EXERCISE DETAILS =>
Whenever a line in the following entries includes "campaigns", tally it. Report nothing except the final count.

DATA FOR THIS TASK =>
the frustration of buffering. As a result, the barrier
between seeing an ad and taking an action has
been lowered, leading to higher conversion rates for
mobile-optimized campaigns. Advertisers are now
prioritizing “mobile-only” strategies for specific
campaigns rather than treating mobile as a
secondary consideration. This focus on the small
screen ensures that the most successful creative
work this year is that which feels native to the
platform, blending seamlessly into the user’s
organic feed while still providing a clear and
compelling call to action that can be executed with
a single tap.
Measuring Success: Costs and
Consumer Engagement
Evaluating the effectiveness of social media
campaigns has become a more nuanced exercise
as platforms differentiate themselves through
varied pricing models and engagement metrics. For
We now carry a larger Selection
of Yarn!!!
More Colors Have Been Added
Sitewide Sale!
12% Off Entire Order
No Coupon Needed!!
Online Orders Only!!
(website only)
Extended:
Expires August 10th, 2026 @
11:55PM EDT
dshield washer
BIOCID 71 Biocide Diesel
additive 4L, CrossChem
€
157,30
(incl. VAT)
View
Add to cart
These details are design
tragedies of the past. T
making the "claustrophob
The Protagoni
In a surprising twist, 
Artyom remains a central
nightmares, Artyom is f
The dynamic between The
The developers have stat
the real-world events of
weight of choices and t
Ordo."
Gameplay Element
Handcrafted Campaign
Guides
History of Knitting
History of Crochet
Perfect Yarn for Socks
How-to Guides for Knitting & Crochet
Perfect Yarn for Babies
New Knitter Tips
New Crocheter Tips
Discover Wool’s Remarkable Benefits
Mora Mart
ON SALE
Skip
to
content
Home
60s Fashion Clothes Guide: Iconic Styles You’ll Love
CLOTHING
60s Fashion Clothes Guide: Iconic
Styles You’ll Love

ANSWER FOR THE TASK =>
3